Mientras transcurrían las horas, la lista aumentaba. A principios del siglo xx hubo un bum inmobiliario que duró desde 1907 hasta 1914, y durante ese período la parte norte del pueblo creció considerablemente. El pequeño puerto sufrió una ampliación en 1910, luego otra en 1916, y una última en 1922; combinado con las canteras y las minas de fósforo, la excavación en la zona se hizo extensiva. La línea del ferrocarril se empezó a construir en 1898 y continuó expandiéndose por varias áreas del condado hasta 1912. En 1904 tendieron un puente de caballetes de madera sobre el río, y desde 1908 hasta 1915 edificaron tres grandes fábricas: un molino textil, una mina de fósforo y una fábrica de papel. De las tres, sólo la fábrica de papel continuaba operativo -el molino textil había cerrado sus puertas cuatro años antes, y la mina lo hizo en 1987-, así que eso parecía eliminar las otras dos fábricas como posibilidades.

Revisó los datos de nuevo para confirmar que eran correctos, y volvió a apilar los libros para que Lexie pudiera colocarlos en las estanterías pertinentes. Se acomodó en la silla, estiró los brazos y las piernas entumecidas y echó un vistazo al reloj. Ya casi era mediodía. Pensó que había aprovechado bien las horas y miró de soslayo hacia la puerta entreabierta a sus espaldas.

Lexie no había regresado para ver cómo le iba. En cierto modo le gustaba el hecho de no saber exactamente a qué atenerse con ella, y por un momento deseó que ella viviera en Nueva York o en algún lugar cercano. Habría sido interesante ver por qué cauce habrían discurrido sus vidas si se hubieran cruzado en la ciudad. Un momento más tarde, Lexie apareció en la puerta.

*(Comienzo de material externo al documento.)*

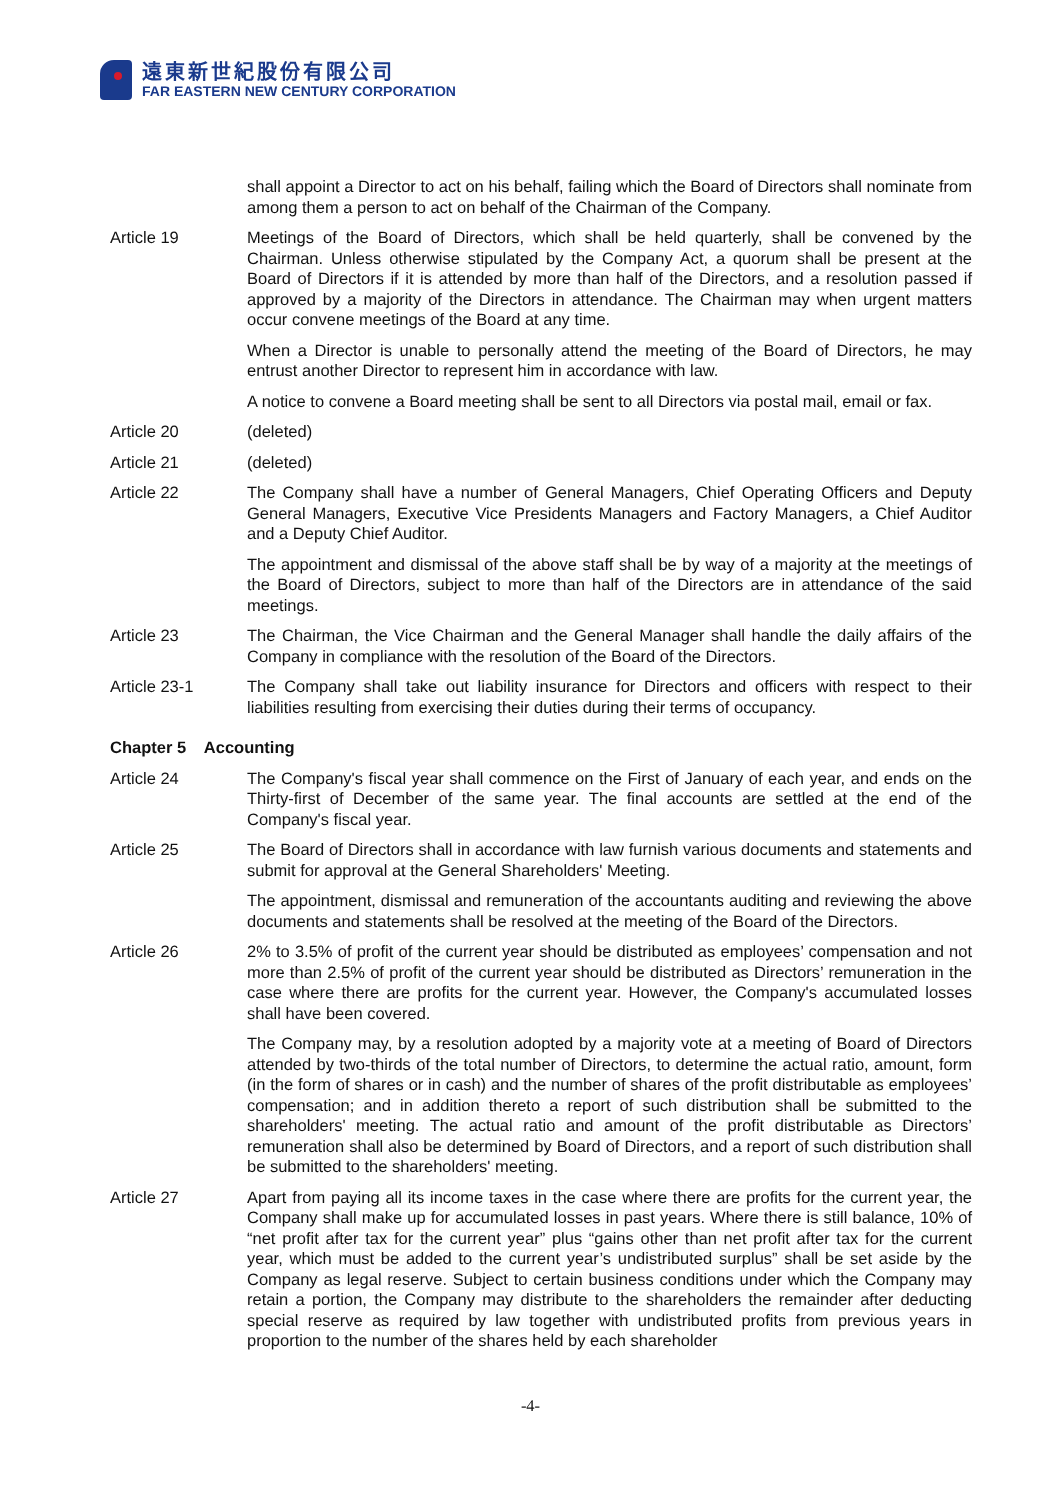遠東新世紀股份有限公司
FAR EASTERN NEW CENTURY CORPORATION
shall appoint a Director to act on his behalf, failing which the Board of Directors shall nominate from among them a person to act on behalf of the Chairman of the Company.
Article 19 Meetings of the Board of Directors, which shall be held quarterly, shall be convened by the Chairman. Unless otherwise stipulated by the Company Act, a quorum shall be present at the Board of Directors if it is attended by more than half of the Directors, and a resolution passed if approved by a majority of the Directors in attendance. The Chairman may when urgent matters occur convene meetings of the Board at any time.
When a Director is unable to personally attend the meeting of the Board of Directors, he may entrust another Director to represent him in accordance with law.
A notice to convene a Board meeting shall be sent to all Directors via postal mail, email or fax.
Article 20 (deleted)
Article 21 (deleted)
Article 22 The Company shall have a number of General Managers, Chief Operating Officers and Deputy General Managers, Executive Vice Presidents Managers and Factory Managers, a Chief Auditor and a Deputy Chief Auditor.
The appointment and dismissal of the above staff shall be by way of a majority at the meetings of the Board of Directors, subject to more than half of the Directors are in attendance of the said meetings.
Article 23 The Chairman, the Vice Chairman and the General Manager shall handle the daily affairs of the Company in compliance with the resolution of the Board of the Directors.
Article 23-1 The Company shall take out liability insurance for Directors and officers with respect to their liabilities resulting from exercising their duties during their terms of occupancy.
Chapter 5 Accounting
Article 24 The Company's fiscal year shall commence on the First of January of each year, and ends on the Thirty-first of December of the same year. The final accounts are settled at the end of the Company's fiscal year.
Article 25 The Board of Directors shall in accordance with law furnish various documents and statements and submit for approval at the General Shareholders' Meeting.
The appointment, dismissal and remuneration of the accountants auditing and reviewing the above documents and statements shall be resolved at the meeting of the Board of the Directors.
Article 26 2% to 3.5% of profit of the current year should be distributed as employees’ compensation and not more than 2.5% of profit of the current year should be distributed as Directors’ remuneration in the case where there are profits for the current year. However, the Company's accumulated losses shall have been covered.
The Company may, by a resolution adopted by a majority vote at a meeting of Board of Directors attended by two-thirds of the total number of Directors, to determine the actual ratio, amount, form (in the form of shares or in cash) and the number of shares of the profit distributable as employees’ compensation; and in addition thereto a report of such distribution shall be submitted to the shareholders' meeting. The actual ratio and amount of the profit distributable as Directors’ remuneration shall also be determined by Board of Directors, and a report of such distribution shall be submitted to the shareholders' meeting.
Article 27 Apart from paying all its income taxes in the case where there are profits for the current year, the Company shall make up for accumulated losses in past years. Where there is still balance, 10% of “net profit after tax for the current year” plus “gains other than net profit after tax for the current year, which must be added to the current year’s undistributed surplus” shall be set aside by the Company as legal reserve. Subject to certain business conditions under which the Company may retain a portion, the Company may distribute to the shareholders the remainder after deducting special reserve as required by law together with undistributed profits from previous years in proportion to the number of the shares held by each shareholder
-4-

– Hola, ¿qué tal va? -saludó ella. Jeremy se dio la vuelta.

– Muy bien, gracias. Ella se puso la chaqueta y dijo:

– Voy a buscar algo para comer, y me preguntaba si querrías que te trajera algo.

– ¿Vas al Herbs? -preguntó Jeremy.

– No. Si esta mañana has pensado que había demasiada gente a la hora del desayuno, tendrías que ver cómo se llena el local al mediodía. Pero puedo comprarte algo en la tienda de comida preparada de vuelta a la biblioteca.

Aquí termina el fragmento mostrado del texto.